::: Records for the task :::
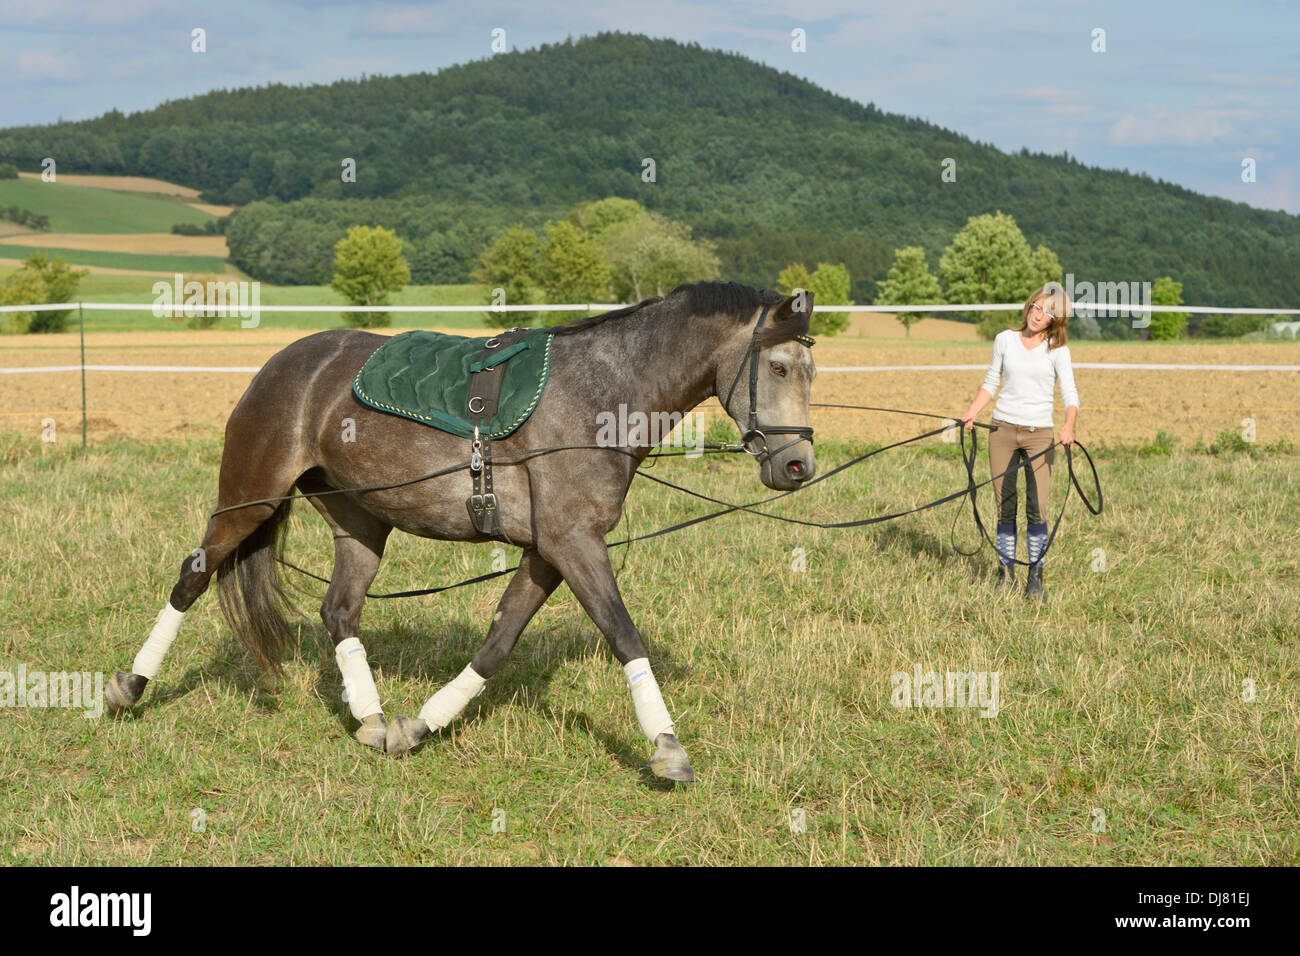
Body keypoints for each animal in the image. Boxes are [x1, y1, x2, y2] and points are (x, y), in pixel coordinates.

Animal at [104, 280, 811, 780]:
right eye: (778, 368)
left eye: (809, 371)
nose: (797, 465)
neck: (600, 392)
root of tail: (284, 364)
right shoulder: (573, 543)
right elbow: (623, 634)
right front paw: (666, 746)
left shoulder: (548, 551)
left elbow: (498, 642)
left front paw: (420, 727)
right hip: (247, 500)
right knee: (191, 579)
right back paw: (128, 689)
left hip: (361, 523)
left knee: (339, 611)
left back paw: (371, 719)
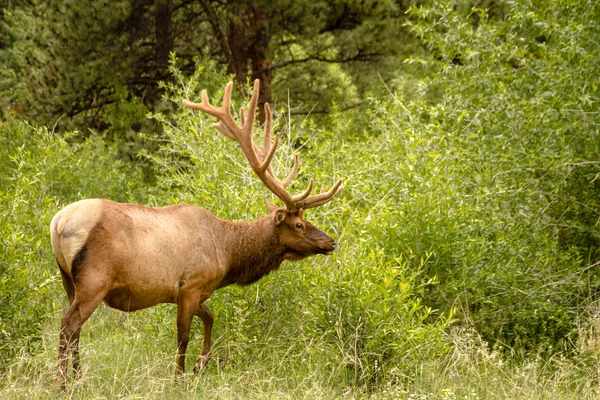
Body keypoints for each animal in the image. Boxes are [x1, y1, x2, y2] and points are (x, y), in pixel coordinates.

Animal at [50, 79, 342, 390]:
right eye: (299, 224)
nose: (331, 241)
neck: (227, 255)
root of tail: (58, 223)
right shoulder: (191, 285)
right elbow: (182, 335)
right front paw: (179, 378)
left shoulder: (190, 292)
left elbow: (211, 317)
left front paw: (201, 363)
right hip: (95, 279)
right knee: (68, 324)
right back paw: (62, 383)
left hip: (68, 280)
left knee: (76, 328)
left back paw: (79, 378)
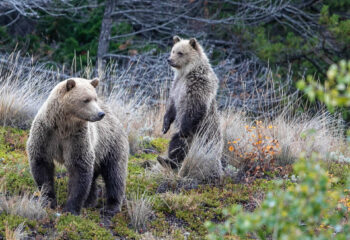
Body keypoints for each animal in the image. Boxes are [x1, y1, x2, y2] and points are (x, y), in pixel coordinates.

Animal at [27, 78, 129, 216]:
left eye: (95, 98)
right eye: (86, 99)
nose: (100, 114)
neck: (63, 126)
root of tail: (115, 117)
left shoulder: (77, 138)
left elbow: (79, 168)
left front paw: (71, 208)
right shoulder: (46, 134)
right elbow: (42, 165)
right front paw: (48, 200)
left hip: (111, 145)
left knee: (115, 174)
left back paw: (111, 207)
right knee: (96, 177)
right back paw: (90, 202)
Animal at [158, 35, 223, 171]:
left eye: (180, 53)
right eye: (173, 50)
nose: (169, 60)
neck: (186, 72)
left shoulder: (197, 85)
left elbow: (194, 107)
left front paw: (182, 129)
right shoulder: (176, 86)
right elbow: (172, 105)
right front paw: (165, 125)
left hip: (203, 135)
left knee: (182, 143)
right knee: (176, 143)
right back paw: (165, 161)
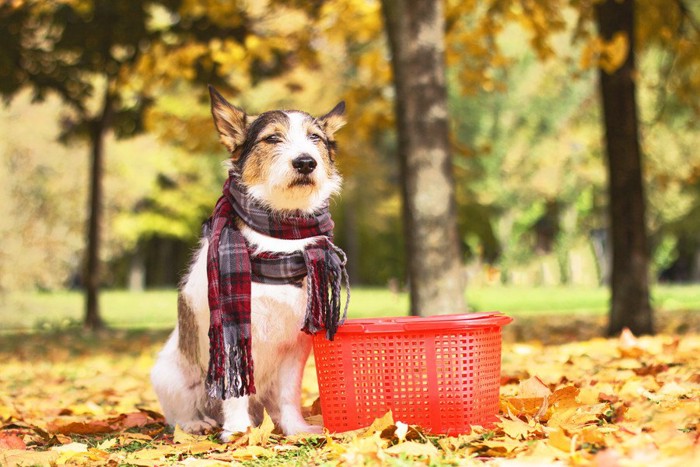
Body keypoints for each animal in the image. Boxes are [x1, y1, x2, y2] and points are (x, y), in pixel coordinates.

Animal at [153, 86, 350, 440]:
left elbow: (289, 393)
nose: (305, 162)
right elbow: (236, 391)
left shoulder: (296, 342)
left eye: (315, 137)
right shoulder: (234, 339)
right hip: (170, 374)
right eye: (272, 138)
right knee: (179, 414)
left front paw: (296, 428)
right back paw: (196, 423)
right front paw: (238, 432)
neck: (282, 235)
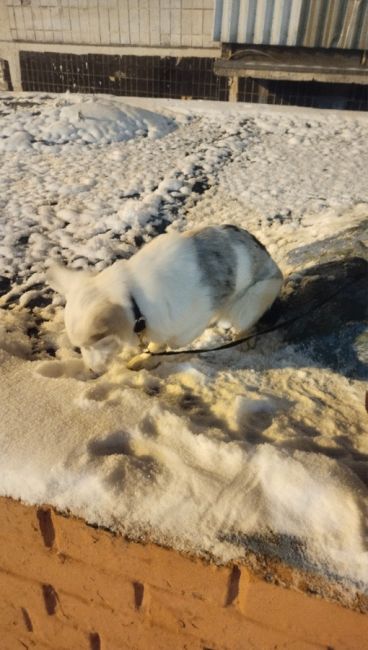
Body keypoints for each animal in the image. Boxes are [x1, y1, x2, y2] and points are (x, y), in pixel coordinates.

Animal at [46, 225, 282, 372]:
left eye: (94, 343)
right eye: (78, 348)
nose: (91, 371)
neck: (134, 299)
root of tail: (273, 262)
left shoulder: (187, 324)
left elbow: (164, 344)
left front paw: (145, 359)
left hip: (251, 301)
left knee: (245, 323)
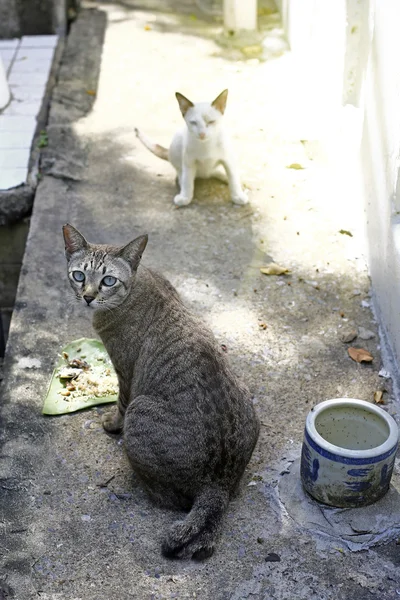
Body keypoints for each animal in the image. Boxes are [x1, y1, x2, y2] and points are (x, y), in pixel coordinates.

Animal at [61, 223, 258, 560]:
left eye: (108, 280)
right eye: (79, 275)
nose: (87, 297)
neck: (139, 282)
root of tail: (217, 484)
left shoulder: (125, 372)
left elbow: (120, 403)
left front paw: (110, 424)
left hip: (140, 412)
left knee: (169, 499)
:::
▶ **Work instruction**
Repeat word for word the lines above that run from the line containing "right front paw: (179, 378)" through the line containing "left back paw: (79, 378)", both ends included, and nothing else.

▶ **Answer space**
right front paw: (179, 378)
left shoulder: (190, 292)
left elbow: (211, 317)
left front paw: (201, 363)
right hip: (95, 279)
right knee: (68, 324)
right back paw: (62, 383)
left hip: (68, 280)
left knee: (76, 328)
left back paw: (79, 378)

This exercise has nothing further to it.